Engineering mindset and costs
One other very common complaint about these methods is cost. It is common to feel that 'omics research is 'trendy', expensive and consumes too much of the science budgets. While the part about budget allocation might be true, the issue with costs is most certainly not. Large-scale methods are developed by people with an engineering mindset. The problems in this type of research are typically on how to make the methods work effectively, which includes making them cheaper, smaller, faster, etc. 'Omics research drives costs down.

Cataloging diversity
Besides these technical comments the highest barrier to deal with, when discussing these methods with others is a conceptual one.  Is there such a thing as 'hypothesis free' research ? To address this point let me go off on a small tangent. I am currently reading a neuroscience book - Beyond Boundaries - by Miguel Nicolelis, a researcher at Duke University.  I will leave a proper review for some later post but, at some point, Nicolelis talks about the work of Santiago Ramon y Cajal. Ramon y Cajal is usually referred to as the father of the neuron theory that postulates that the nervous systems is made up of fundamental discrete units (neurons).  His drawings of neuronal circuits of different species are famous and easily recognizable. The amazing level of detail and effort that he put into these drawings really underscores his devotion for cataloging diversity. These observations inspired a revolution in neuroscience, much the same way Darwin's catalogs of diversity impacted biology. Should we not build catalogs of protein-interactions, gene-expression, post-translational modifications, etc ? I would argue that we must. Omics research drives errors and price down, creates catalogs of easily accessible and re-usable observations that fuels research. I actually think that it frees researchers. While a few specialize in method developments others are free to dream up biological problems to solve with the data gathering effort shortened to a digital query.

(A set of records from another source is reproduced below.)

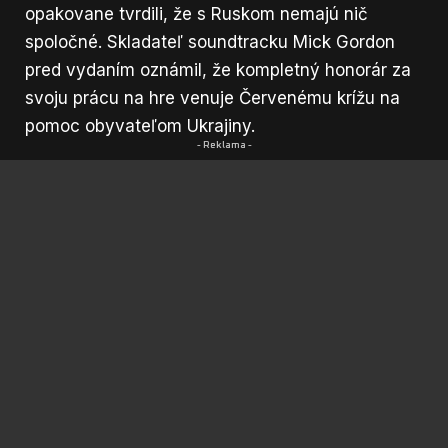
opakovane tvrdili, že s Ruskom nemajú nič
spoločné. Skladateľ soundtracku Mick Gordon
pred vydaním oznámil, že kompletný honorár za
svoju prácu na hre venuje Červenému krížu na
pomoc obyvateľom Ukrajiny.
- Reklama -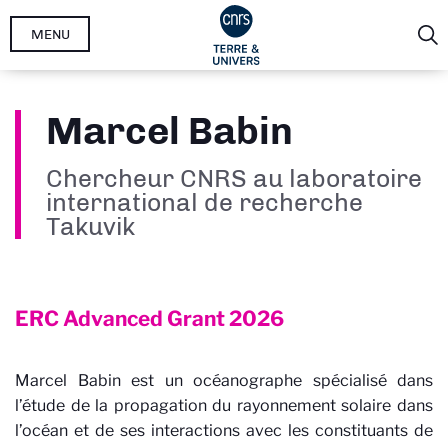
Aller
MENU
au
contenu
principal
Marcel Babin
Chercheur CNRS au laboratoire
international de recherche
Takuvik
ERC Advanced Grant
2026
Marcel Babin est un océanographe spécialisé dans
l’étude de la propagation du rayonnement solaire dans
l’océan et de ses interactions avec les constituants de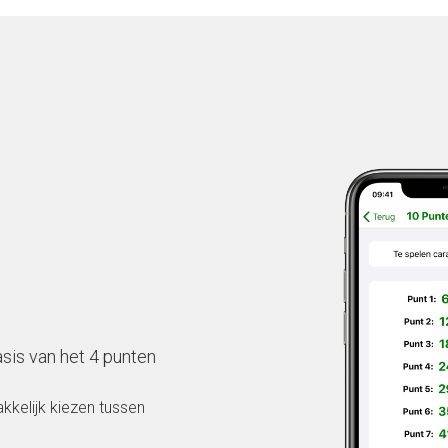
sis van het 4 punten
kkelijk kiezen tussen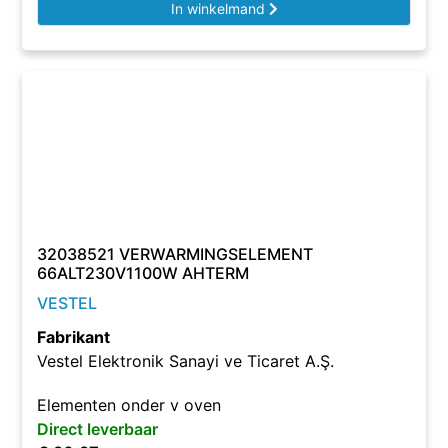
In winkelmand
32038521 VERWARMINGSELEMENT
66ALT230V1100W AHTERM
VESTEL
Fabrikant
Vestel Elektronik Sanayi ve Ticaret A.Ş.
Elementen onder v oven
Direct leverbaar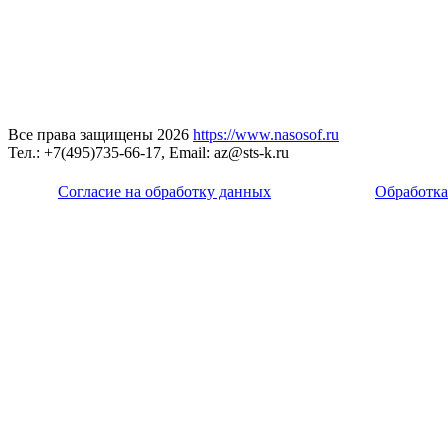
Все права защищены 2026
https://www.nasosof.ru
Тел.: +7(495)735-66-17, Email: az@sts-k.ru
Согласие на обработку данных
Обработка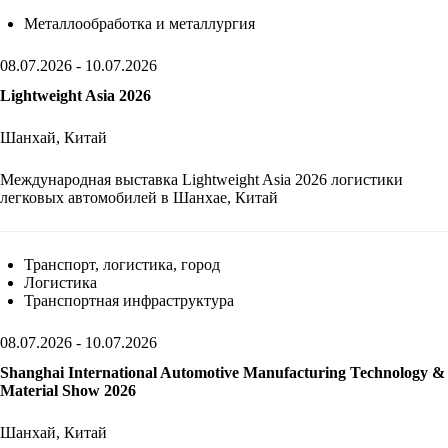
Металлообработка и металлургия
08.07.2026 - 10.07.2026
Lightweight Asia 2026
Шанхай, Китай
Международная выставка Lightweight Asia 2026 логистики
легковых автомобилей в Шанхае, Китай
Транспорт, логистика, город
Логистика
Транспортная инфраструктура
08.07.2026 - 10.07.2026
Shanghai International Automotive Manufacturing Technology &
Material Show 2026
Шанхай, Китай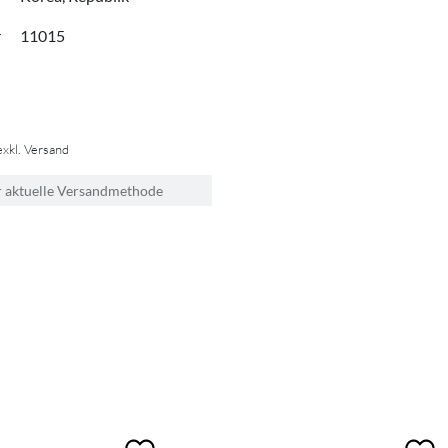
r
11015
exkl. Versand
r aktuelle Versandmethode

So why the negative connotations ? Part of it is simple backlash against the hype. As we know, most technologies tend to follow a hype cycle where early exaggerated excitement is usually followed by disappointment and backlash when they fail to deliver. A second important aspect is simply a lack of understanding of how to make use of the available data. This model of data generation separated from the problem solving and analysis only makes sense if researchers can query the repositories and integrate the data into their research. It is sad to note that this capacity is far from universal. While new generations are likely to bring with them a different mindset, those developing the large scale methods should also bear the responsibility of improving the re-usability of the data.